Barbara Cairncross

Personal information
- Full name: Barbara Cairncross
- Batting: Right-handed
- Role: Batter

International information
- National side: South Africa (1960–1961);
- Test debut (cap 1): 2 December 1960 v England
- Last Test: 31 December 1960 v England

Domestic team information
- 1953/54–1960/61: Southern Transvaal

Career statistics
| Competition | WTest |
| Matches | 3 |
| Runs scored | 65 |
| Batting average | 10.83 |
| 100s/50s | 0/0 |
| Top score | 24 |
| Catches/stumpings | 1/– |
- Source: CricketArchive, 6 March 2022

= Barbara Cairncross =

South African cricketer

Barbara Cairncross is a South African former cricketer who played as a right-handed batter. She appeared in three Test matches for South Africa in 1960 and 1961, all against England, scoring 65 runs in her six innings. She played domestic cricket for Southern Transvaal.

Cairncross made her first appearance in the series against England for South African XI Women, opening the innings alongside captain Joy Irwin. After making a duck in the first-innings, she scored 27 in the second, putting on 53 for the first-wicket with Irwin. In the subsequent tour match, she captained a Southern Transvaal side that included five players who would go on to play Test cricket for South Africa. Opening the batting once more, with Eileen Hurly this time, Cairncross fell for 17 as her side could only muster 147 runs, rescued by 68 from Yvonne van Mentz. In the second innings, needing 59 to avoid defeat, Cairncross remained 48* as the match was drawn.

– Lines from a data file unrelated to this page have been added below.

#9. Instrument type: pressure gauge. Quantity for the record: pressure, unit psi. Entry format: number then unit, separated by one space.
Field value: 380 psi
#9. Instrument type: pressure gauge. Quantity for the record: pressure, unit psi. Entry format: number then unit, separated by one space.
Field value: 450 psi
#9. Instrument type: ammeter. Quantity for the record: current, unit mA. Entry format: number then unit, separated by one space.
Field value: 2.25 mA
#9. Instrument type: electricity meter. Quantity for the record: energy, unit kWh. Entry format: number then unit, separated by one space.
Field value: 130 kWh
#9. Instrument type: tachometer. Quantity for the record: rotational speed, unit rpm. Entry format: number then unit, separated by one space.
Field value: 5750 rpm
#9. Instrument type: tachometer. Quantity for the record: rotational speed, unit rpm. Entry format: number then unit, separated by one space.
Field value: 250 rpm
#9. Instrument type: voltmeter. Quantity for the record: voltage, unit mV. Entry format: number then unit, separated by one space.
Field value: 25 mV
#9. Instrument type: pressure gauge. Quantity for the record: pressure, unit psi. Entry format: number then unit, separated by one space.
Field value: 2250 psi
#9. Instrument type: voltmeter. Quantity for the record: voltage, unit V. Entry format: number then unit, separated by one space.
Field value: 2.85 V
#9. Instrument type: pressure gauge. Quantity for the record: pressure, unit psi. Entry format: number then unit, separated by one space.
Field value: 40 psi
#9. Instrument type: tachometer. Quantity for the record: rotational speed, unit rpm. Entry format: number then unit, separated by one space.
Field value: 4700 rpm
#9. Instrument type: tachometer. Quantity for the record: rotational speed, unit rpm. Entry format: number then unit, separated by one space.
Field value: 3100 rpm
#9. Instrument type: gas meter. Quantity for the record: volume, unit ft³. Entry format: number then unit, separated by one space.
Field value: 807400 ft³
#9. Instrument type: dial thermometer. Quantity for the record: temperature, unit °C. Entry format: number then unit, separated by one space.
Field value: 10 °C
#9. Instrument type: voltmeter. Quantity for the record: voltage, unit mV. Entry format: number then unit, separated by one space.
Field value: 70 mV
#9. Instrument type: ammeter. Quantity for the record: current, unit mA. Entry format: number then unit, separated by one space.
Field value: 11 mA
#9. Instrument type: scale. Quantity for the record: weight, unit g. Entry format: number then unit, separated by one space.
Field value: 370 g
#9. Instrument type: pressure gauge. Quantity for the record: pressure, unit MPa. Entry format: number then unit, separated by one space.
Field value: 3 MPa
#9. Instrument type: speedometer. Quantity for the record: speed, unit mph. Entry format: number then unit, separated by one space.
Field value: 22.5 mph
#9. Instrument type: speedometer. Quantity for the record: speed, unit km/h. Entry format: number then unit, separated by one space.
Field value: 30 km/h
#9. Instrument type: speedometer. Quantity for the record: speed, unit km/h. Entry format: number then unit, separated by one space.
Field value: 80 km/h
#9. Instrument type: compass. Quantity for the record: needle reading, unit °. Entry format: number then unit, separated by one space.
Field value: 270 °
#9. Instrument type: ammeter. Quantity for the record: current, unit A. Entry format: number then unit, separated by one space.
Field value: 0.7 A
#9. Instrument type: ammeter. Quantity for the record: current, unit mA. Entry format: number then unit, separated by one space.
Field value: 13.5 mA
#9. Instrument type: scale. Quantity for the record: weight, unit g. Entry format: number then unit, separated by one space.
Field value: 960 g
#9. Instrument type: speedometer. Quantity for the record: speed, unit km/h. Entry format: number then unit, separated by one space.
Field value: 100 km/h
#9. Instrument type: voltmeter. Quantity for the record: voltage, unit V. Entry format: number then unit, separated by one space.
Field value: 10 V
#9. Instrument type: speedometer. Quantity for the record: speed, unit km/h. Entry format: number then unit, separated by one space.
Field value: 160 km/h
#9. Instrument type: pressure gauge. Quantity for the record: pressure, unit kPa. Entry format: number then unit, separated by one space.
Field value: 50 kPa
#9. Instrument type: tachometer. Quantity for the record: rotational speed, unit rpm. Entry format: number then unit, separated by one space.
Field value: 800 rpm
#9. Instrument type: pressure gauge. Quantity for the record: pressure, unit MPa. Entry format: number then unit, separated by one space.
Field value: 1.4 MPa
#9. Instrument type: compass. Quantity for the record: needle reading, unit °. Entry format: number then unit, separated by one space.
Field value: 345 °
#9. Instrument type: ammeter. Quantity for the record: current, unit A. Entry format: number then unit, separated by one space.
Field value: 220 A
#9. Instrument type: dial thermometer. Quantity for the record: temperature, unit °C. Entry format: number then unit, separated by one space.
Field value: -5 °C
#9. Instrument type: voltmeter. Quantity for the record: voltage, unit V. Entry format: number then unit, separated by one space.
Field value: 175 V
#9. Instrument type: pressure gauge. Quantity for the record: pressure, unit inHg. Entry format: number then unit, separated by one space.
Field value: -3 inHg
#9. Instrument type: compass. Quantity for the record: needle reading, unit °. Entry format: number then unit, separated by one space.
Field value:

On South Africa's Test debut, Cairncross scored 24 runs in the first-innings and then added 9 in the second before being run out. She failed to make double-figures in the second Test, falling for eight in the first-innings, and four in the second-innings as South Africa were forced to follow-on. Playing in the third Test, she lost her wicket for a duck in the first-innings, but managed to add 83 for the fifth-wicket with Sheelagh Nefdt to provide the only resistance as South Africa lost by an innings and eight wickets.